- Garment District Location of Garment District in Montreal
- Coordinates: 45°32′23″N 73°39′14″W﻿ / ﻿45.539857°N 73.653935°W
- Country: Canada
- Province: Quebec
- City: Montreal
- Borough: Ahuntsic-Cartierville
- Postal Code: H2N
- Area codes: 514, 438

= Garment District, Montreal =

The Garment District (Cité de la Mode) is a neighbourhood in the city of Montreal, Quebec, Canada. It is located primarily along Chabanel Street in the Ahuntsic neighbourhood of the Ahuntsic-Cartierville borough. The Chabanel Station (train) is located close by.

== History ==
Montreal's Garment District was originally located downtown on De Maisonneuve Boulevard between Berri Street and Saint Laurent Boulevard. Furriers such as the Hudson's Bay Company and warehouses lined the streets in this area at the time.

The Garment District later moved to the Mile End neighbourhood in the northernmost edge of the borough of Le Plateau-Mont-Royal. The massive 1960s buildings built by the fur traders along De Gaspé Street still stand today.

It has since moved again to its current location, along Chabanel Street. From 1964 to 1985 and running from Saint-Laurent Boulevard in the east to Meilleur Avenue in the west, eight large multi-storey buildings were built along Chabanel. The first address is 99 Chabanel (500,000 sq. ft.), followed by 111, 125, 225, 333 , 433 and 555 Chabanel followed. The largest of the buildings is 333 Chabanel (approximately one million square feet) which boasts the second largest floorplate on the island of Montreal (110,000 sq. ft.) after Place Bonaventure. The total square footage of the buildings along Chabanel is estimated at five million. The street is still considered the centre of the fashion industry in Canada, with several hundred companies and thousands of employees operating from Chabanel addresses. However, in recent years with manufacturing moving offshore due to the G-8 policy of "trade-not-aid" for Least Developed Countries (LDCs) Market Access Initiative, contraction in the industry and vacancy rates increasing, there has been a move to promote the area to other industries, and one of the buildings (125 Chabanel) has been slated to be redeveloped as a residential condominium project.

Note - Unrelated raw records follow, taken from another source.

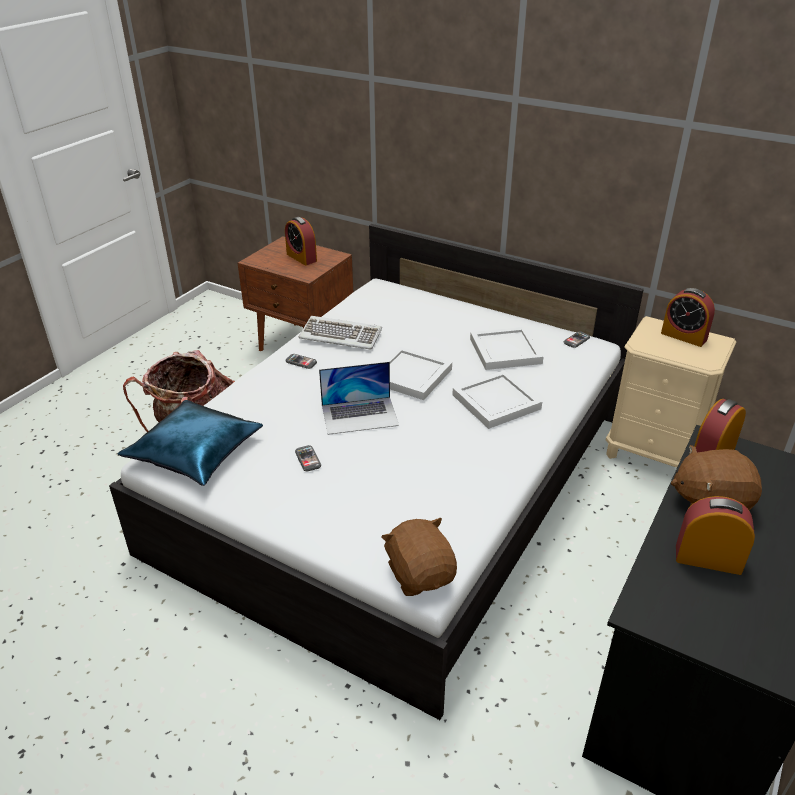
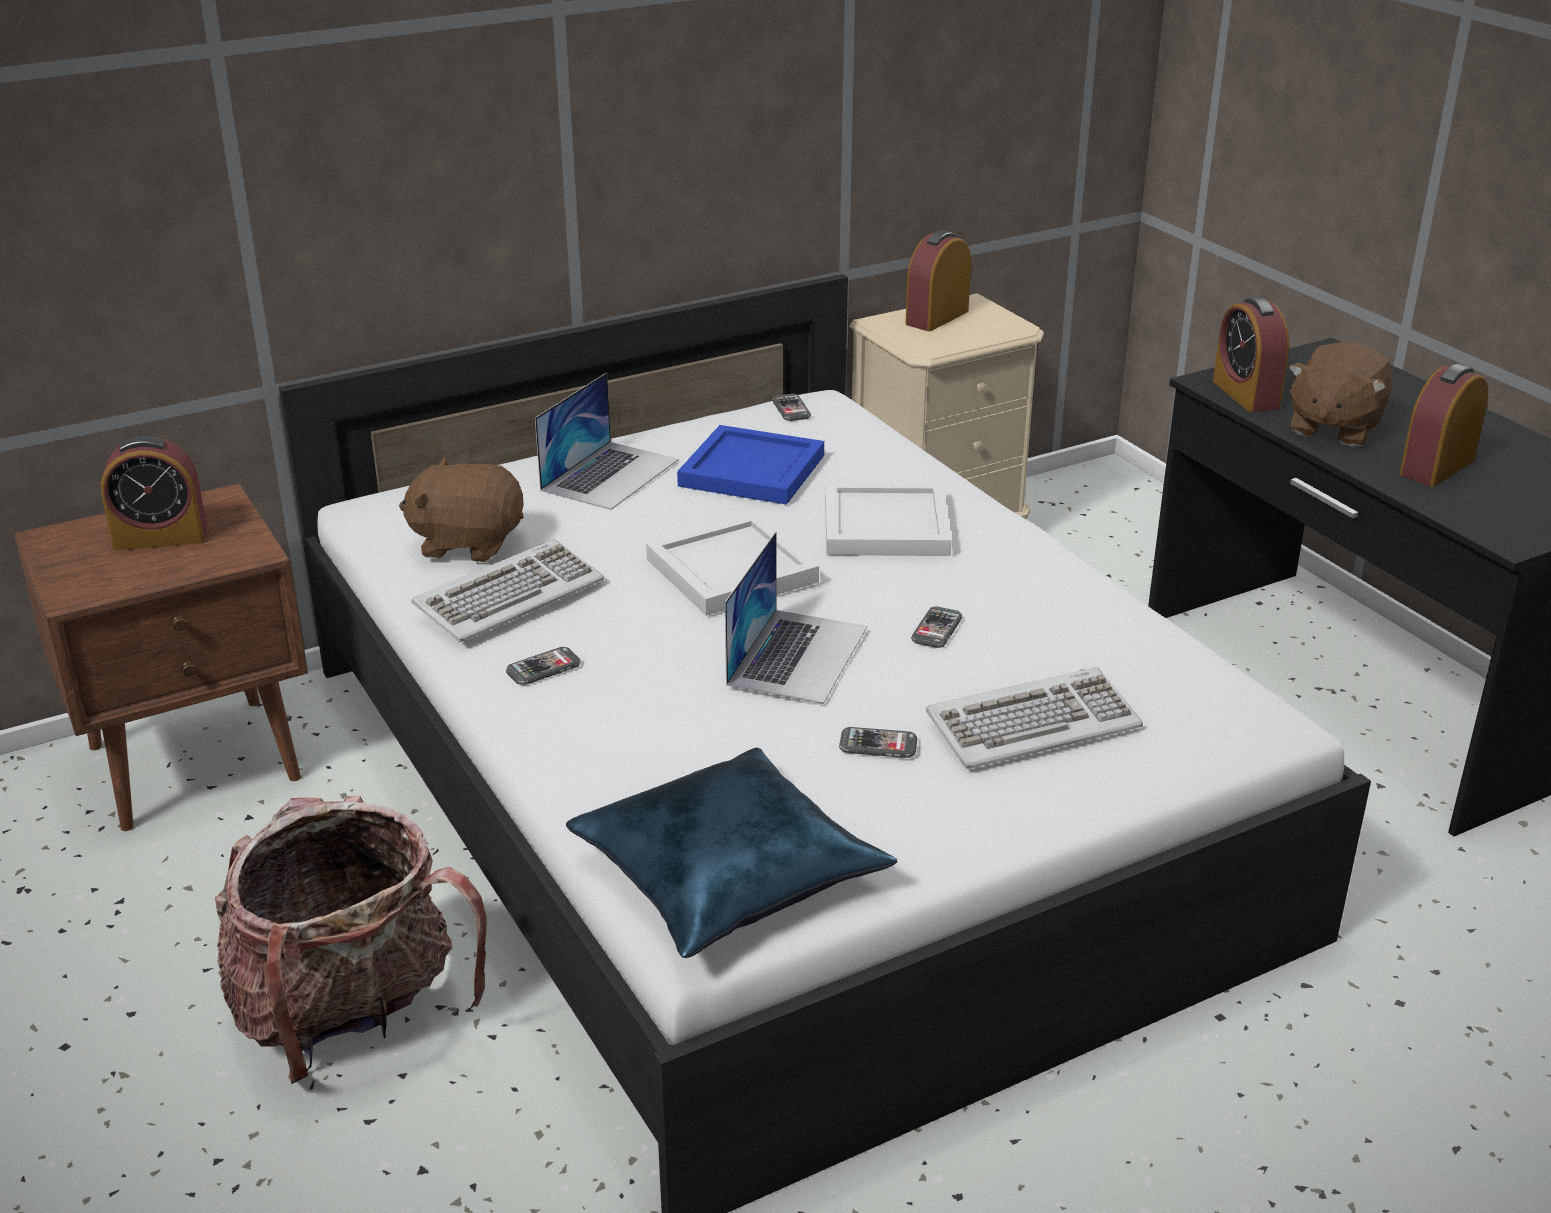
camera: 60 degrees left, 5 degrees down
(358, 498) = (1032, 724): none -> keyboard
(416, 445) = (936, 629): none -> phone
(420, 574) = (1253, 723): brown plush toy -> brown plush toy (468, 543)
(460, 321) = (610, 474): none -> laptop
(504, 350) = (749, 471): white tray -> blue tray
(683, 336) = (937, 317): alarm clock -> alarm clock turned 150 degrees clockwise

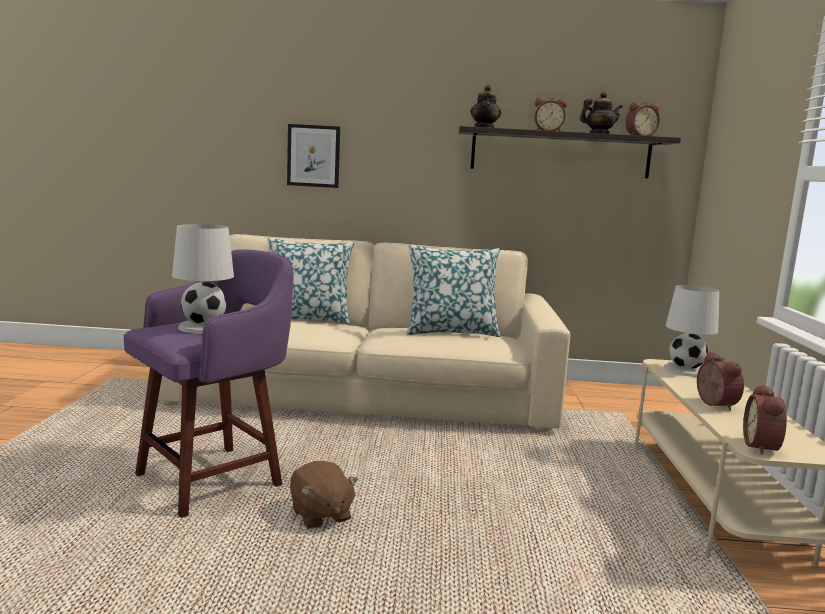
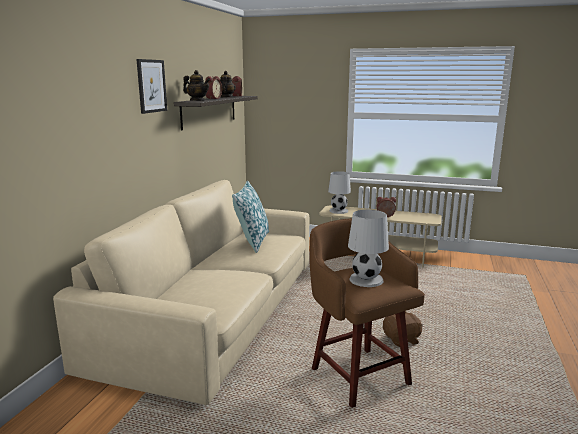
camera: 75 degrees left, 5 degrees up
(214, 478) = (358, 374): purple stool -> brown stool
(307, 319) = (175, 282): pillow -> none
(313, 156) = (103, 143): picture -> picture (151, 86)
(763, 447) = (430, 220): alarm clock -> none

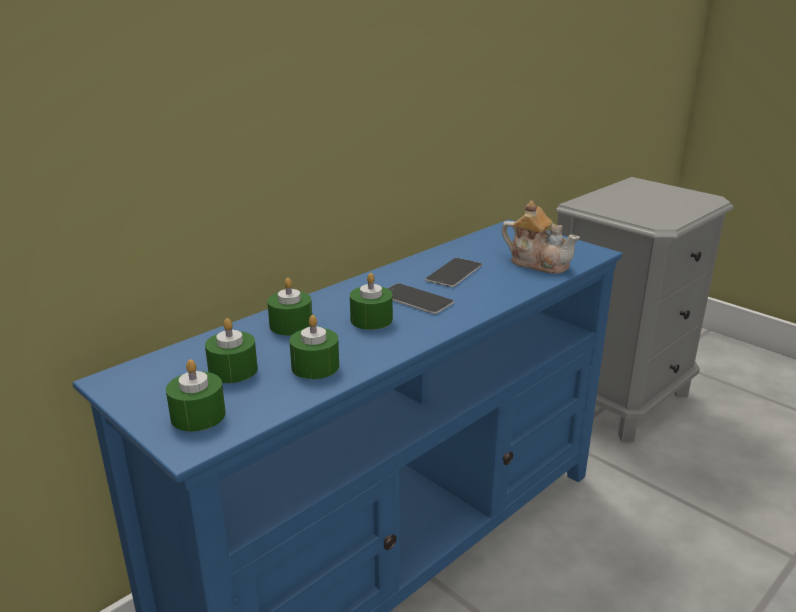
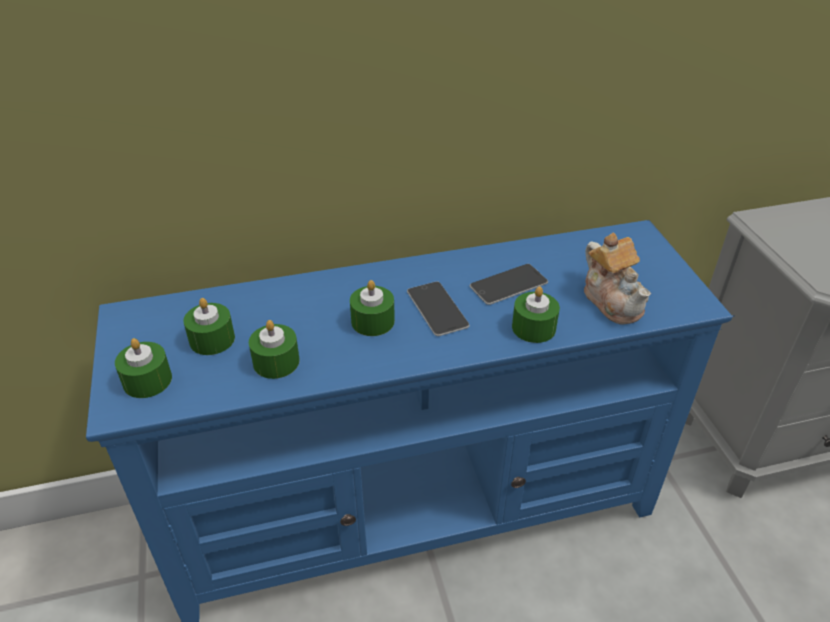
camera: 30 degrees right, 15 degrees up
(291, 325) = (300, 302): green candle -> green candle (533, 327)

== Chabanel in Literature ==
The novel The Rent Collector by B. Glen Rotchin which was a finalist for the Amazon.ca/Books in Canada First Novel Award is set at 99 Chabanel.

Leonard Cohen's father, Nathan, was involved in the garment trade in Montreal. In Cohen's novel, "Beautiful Losers," a significant lengthy scene between the narrator and his friend F occurs on the floor of a garment factory in Montreal amidst the machinery for manufacturing cloth.